(Dataset entries begins)

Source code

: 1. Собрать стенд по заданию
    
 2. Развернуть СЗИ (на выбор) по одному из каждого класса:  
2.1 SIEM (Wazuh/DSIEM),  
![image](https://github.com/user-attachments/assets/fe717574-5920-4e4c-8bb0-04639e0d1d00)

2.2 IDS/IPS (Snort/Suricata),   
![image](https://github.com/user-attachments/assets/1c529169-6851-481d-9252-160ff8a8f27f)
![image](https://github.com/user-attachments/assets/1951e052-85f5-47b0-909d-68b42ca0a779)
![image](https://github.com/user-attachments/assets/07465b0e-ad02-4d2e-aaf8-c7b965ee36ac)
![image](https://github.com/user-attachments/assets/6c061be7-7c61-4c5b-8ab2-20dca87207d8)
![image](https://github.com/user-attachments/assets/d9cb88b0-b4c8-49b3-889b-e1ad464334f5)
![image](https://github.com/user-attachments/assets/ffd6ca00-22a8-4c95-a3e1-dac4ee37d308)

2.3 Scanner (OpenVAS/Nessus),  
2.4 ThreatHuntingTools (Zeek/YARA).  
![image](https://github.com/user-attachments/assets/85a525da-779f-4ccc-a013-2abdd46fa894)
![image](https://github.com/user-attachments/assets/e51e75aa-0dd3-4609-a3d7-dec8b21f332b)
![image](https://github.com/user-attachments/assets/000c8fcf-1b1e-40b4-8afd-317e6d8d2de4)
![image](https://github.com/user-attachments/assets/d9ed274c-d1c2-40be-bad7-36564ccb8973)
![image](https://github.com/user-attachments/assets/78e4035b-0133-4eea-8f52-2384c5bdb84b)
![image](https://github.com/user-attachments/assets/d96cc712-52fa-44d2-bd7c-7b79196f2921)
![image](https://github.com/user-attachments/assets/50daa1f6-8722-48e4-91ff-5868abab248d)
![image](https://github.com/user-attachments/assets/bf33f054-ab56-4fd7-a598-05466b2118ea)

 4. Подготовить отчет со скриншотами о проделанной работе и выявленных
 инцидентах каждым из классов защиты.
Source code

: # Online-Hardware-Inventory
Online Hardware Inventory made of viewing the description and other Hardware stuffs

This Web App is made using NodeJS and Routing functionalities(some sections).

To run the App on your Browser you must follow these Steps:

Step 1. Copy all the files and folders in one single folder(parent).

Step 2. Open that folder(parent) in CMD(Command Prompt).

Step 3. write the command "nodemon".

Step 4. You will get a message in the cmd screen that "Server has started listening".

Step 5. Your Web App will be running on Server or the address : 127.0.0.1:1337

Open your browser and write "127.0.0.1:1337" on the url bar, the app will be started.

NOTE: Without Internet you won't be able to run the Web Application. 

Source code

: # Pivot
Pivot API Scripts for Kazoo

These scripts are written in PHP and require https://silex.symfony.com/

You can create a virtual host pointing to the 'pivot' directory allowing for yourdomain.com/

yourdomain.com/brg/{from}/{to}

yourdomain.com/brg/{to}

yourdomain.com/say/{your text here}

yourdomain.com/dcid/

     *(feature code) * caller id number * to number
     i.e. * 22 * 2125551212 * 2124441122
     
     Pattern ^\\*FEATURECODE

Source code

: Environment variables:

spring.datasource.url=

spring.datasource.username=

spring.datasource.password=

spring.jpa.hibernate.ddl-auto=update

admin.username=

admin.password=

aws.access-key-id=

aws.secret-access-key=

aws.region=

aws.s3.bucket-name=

(Dataset entries ends)

• _Your objective_: The response has to give back every record verbatim.

• _Solution for this exercise_:
Source code

: 1. Собрать стенд по заданию
    
 2. Развернуть СЗИ (на выбор) по одному из каждого класса:  
2.1 SIEM (Wazuh/DSIEM),  
![image](https://github.com/user-attachments/assets/fe717574-5920-4e4c-8bb0-04639e0d1d00)

2.2 IDS/IPS (Snort/Suricata),   
![image](https://github.com/user-attachments/assets/1c529169-6851-481d-9252-160ff8a8f27f)
![image](https://github.com/user-attachments/assets/1951e052-85f5-47b0-909d-68b42ca0a779)
![image](https://github.com/user-attachments/assets/07465b0e-ad02-4d2e-aaf8-c7b965ee36ac)
![image](https://github.com/user-attachments/assets/6c061be7-7c61-4c5b-8ab2-20dca87207d8)
![image](https://github.com/user-attachments/assets/d9cb88b0-b4c8-49b3-889b-e1ad464334f5)
![image](https://github.com/user-attachments/assets/ffd6ca00-22a8-4c95-a3e1-dac4ee37d308)

2.3 Scanner (OpenVAS/Nessus),  
2.4 ThreatHuntingTools (Zeek/YARA).  
![image](https://github.com/user-attachments/assets/85a525da-779f-4ccc-a013-2abdd46fa894)
![image](https://github.com/user-attachments/assets/e51e75aa-0dd3-4609-a3d7-dec8b21f332b)
![image](https://github.com/user-attachments/assets/000c8fcf-1b1e-40b4-8afd-317e6d8d2de4)
![image](https://github.com/user-attachments/assets/d9ed274c-d1c2-40be-bad7-36564ccb8973)
![image](https://github.com/user-attachments/assets/78e4035b-0133-4eea-8f52-2384c5bdb84b)
![image](https://github.com/user-attachments/assets/d96cc712-52fa-44d2-bd7c-7b79196f2921)
![image](https://github.com/user-attachments/assets/50daa1f6-8722-48e4-91ff-5868abab248d)
![image](https://github.com/user-attachments/assets/bf33f054-ab56-4fd7-a598-05466b2118ea)

 4. Подготовить отчет со скриншотами о проделанной работе и выявленных
 инцидентах каждым из классов защиты.
Source code

: # Online-Hardware-Inventory
Online Hardware Inventory made of viewing the description and other Hardware stuffs

This Web App is made using NodeJS and Routing functionalities(some sections).

To run the App on your Browser you must follow these Steps:

Step 1. Copy all the files and folders in one single folder(parent).

Step 2. Open that folder(parent) in CMD(Command Prompt).

Step 3. write the command "nodemon".

Step 4. You will get a message in the cmd screen that "Server has started listening".

Step 5. Your Web App will be running on Server or the address : 127.0.0.1:1337

Open your browser and write "127.0.0.1:1337" on the url bar, the app will be started.

NOTE: Without Internet you won't be able to run the Web Application. 

Source code

: # Pivot
Pivot API Scripts for Kazoo

These scripts are written in PHP and require https://silex.symfony.com/

You can create a virtual host pointing to the 'pivot' directory allowing for yourdomain.com/

yourdomain.com/brg/{from}/{to}

yourdomain.com/brg/{to}

yourdomain.com/say/{your text here}

yourdomain.com/dcid/

     *(feature code) * caller id number * to number
     i.e. * 22 * 2125551212 * 2124441122
     
     Pattern ^\\*FEATURECODE

Source code

: Environment variables:

spring.datasource.url=

spring.datasource.username=

spring.datasource.password=

spring.jpa.hibernate.ddl-auto=update

admin.username=

admin.password=

aws.access-key-id=

aws.secret-access-key=

aws.region=

aws.s3.bucket-name=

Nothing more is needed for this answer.